Und auch Liz wurde es immer unheimlicher, kein Windhauch streifte ihr Gesicht, keine Insekten zirpten, und das Moor schien richtig gehend den Atem anzuhalten. Aber Liz wanderte tapfer weiter, immer den spärlichen Spuren eines kürzlichen Wanderers folgend.
Nach etwa zwei Stunden fand Liz den Rucksack, offen auf einem Moosfleck liegend. Gerade als sie ihn aufheben wollte, bemerkte sie neben sich eine Bewegung. Sie fuhr herum und sah eine weibliche Gestalt, die gerade nach ihrem Hals greifen wollte. Die ausgestreckten Finger waren grünlich, und die langen Nägel eher wie Klauen. Das Haar der Frau war schmutzig, verfilzt und lang, das Gewand verdreckt und zerschlissen. Aber das schlimmste war das Gesicht. Grünbraun von der Farbe, ledrig und ausgezerrt, mit kalten, blitzenden Augen, in denen Mordlust stand.

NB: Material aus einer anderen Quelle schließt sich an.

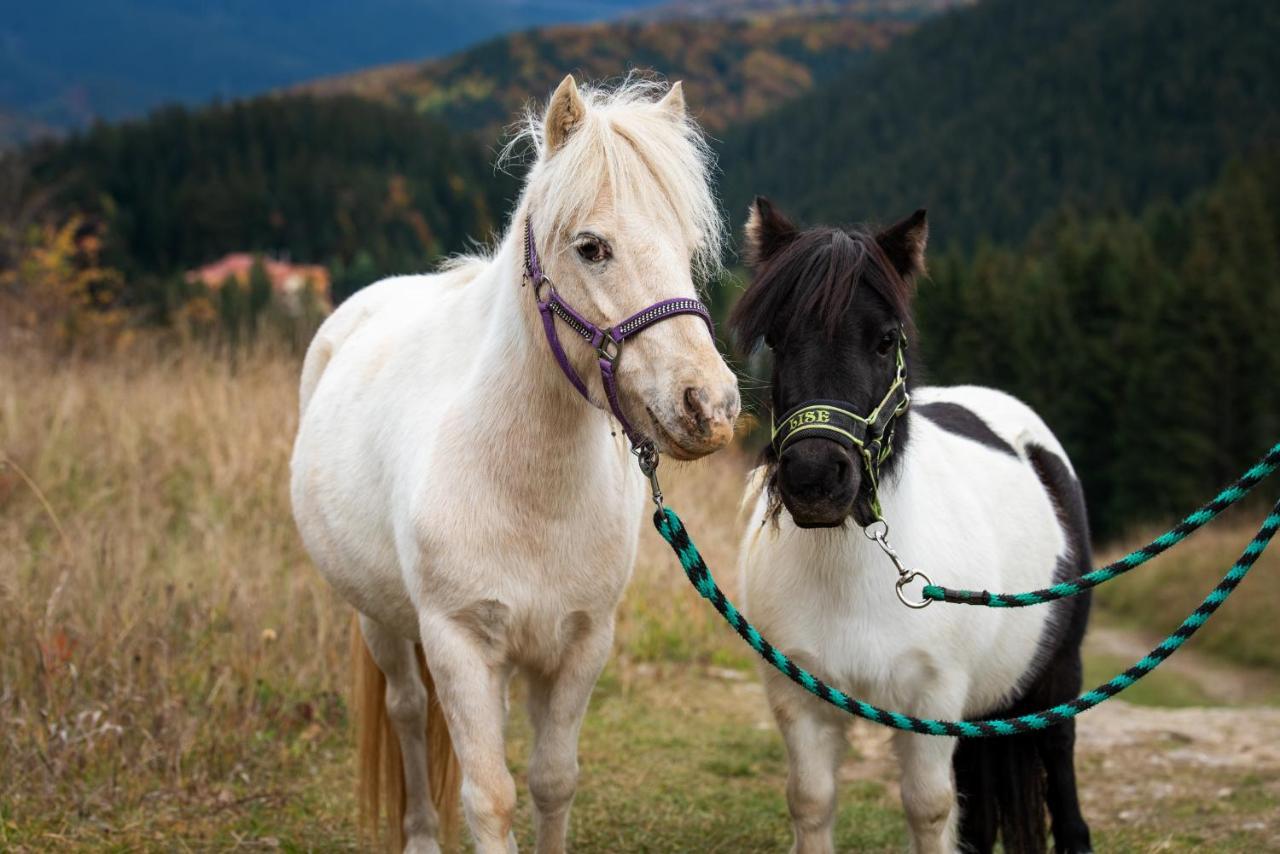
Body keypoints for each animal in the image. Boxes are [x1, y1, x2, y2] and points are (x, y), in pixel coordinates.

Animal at [285, 76, 737, 850]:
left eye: (686, 247)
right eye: (591, 246)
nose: (709, 404)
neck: (526, 487)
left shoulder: (580, 642)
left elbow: (553, 781)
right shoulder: (460, 644)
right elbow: (489, 797)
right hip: (379, 619)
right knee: (407, 711)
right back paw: (420, 835)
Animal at [732, 198, 1090, 854]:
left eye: (885, 340)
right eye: (777, 338)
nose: (815, 477)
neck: (852, 575)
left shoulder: (932, 699)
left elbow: (928, 808)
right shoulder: (799, 701)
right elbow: (811, 802)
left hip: (1058, 673)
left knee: (1058, 752)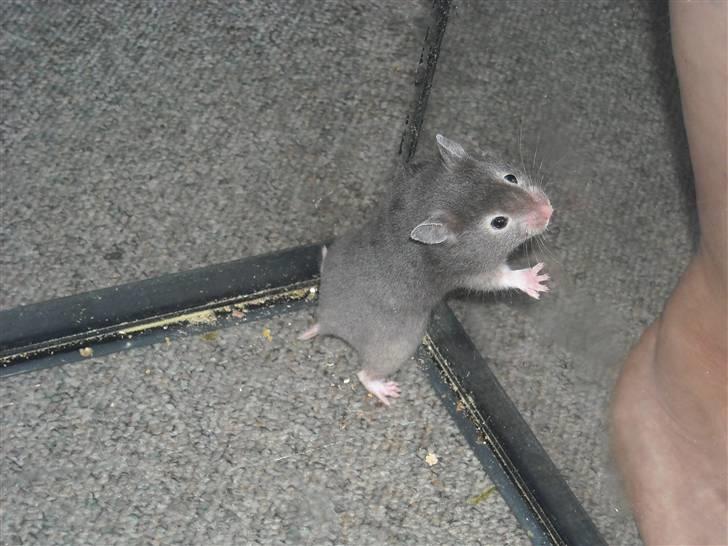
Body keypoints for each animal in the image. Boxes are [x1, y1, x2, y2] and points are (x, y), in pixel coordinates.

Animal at [300, 134, 553, 405]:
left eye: (511, 177)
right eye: (499, 222)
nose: (550, 210)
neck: (432, 196)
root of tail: (326, 321)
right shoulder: (473, 269)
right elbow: (500, 277)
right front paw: (537, 279)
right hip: (400, 344)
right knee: (364, 374)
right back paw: (388, 391)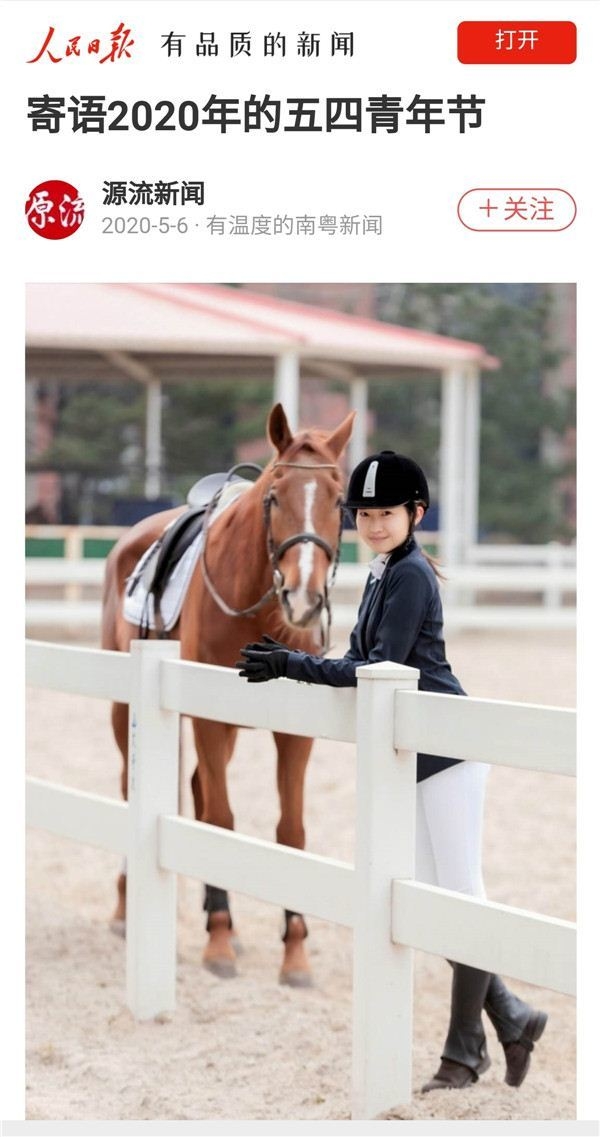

Die Gestalt knurrte, und sprang Liz an. Plötzlich taumelte die Moorhexe, ein gewaltiger Schlag hatte sie getroffen, und nun wurde ihr Körper in die Erde gezogen, Schmerzen durchliefen sie, dann schwanden ihr die Sinne. Als die Moorhexe wieder zu sich kam, lag sie in einem Sarg, sofort überfielen sie wieder Schmerzen, von dem geweihten, verzauberten Holz rund um. Dann wurde ihr Gefängnis bewegt, sie konnte es spüren, und es verschwand der Schmerz und auch alle anderen Wahrnehmungen.
Roy Coron, der Hexenjäger nahm einen nur etwa 50cm langen Sarg vom Altar. Das Licht, das diesen gerade noch umgeben hatte verblasste. Der Hexenjäger brachte den Sarg in einen Lagerraum, der schon viele ähnliche Objekte enthielt. Als er ihn abstellte, machte er einige Zeichen, und der Sarg leuchtete für einen kurzen Moment auf.
Leise schloss Roy hinter sich die Türe zu dem Sarglager und holte ein Handy aus der Tasche. Doch bevor er eine Taste drücken konnte, läutete es schon.
"Hallo Onkel Roy, na, ist die Hexe gut angekommen?"
"Ja, Liz, der Transportzauber hat wie immer gut funktioniert. Danke noch mal, dass du für mich hingefahren bist."
"Klare Sache, Onkel Roy, war ja sozusagen eine Privatangelegenheit."
"Gut gemacht, aber jetzt beeil dich, und komm heim, Tante Martha kocht gerade Schinkenfleckerln, und du weißt, wie sie es hasst, wenn jemand zu spät zum Essen kommt."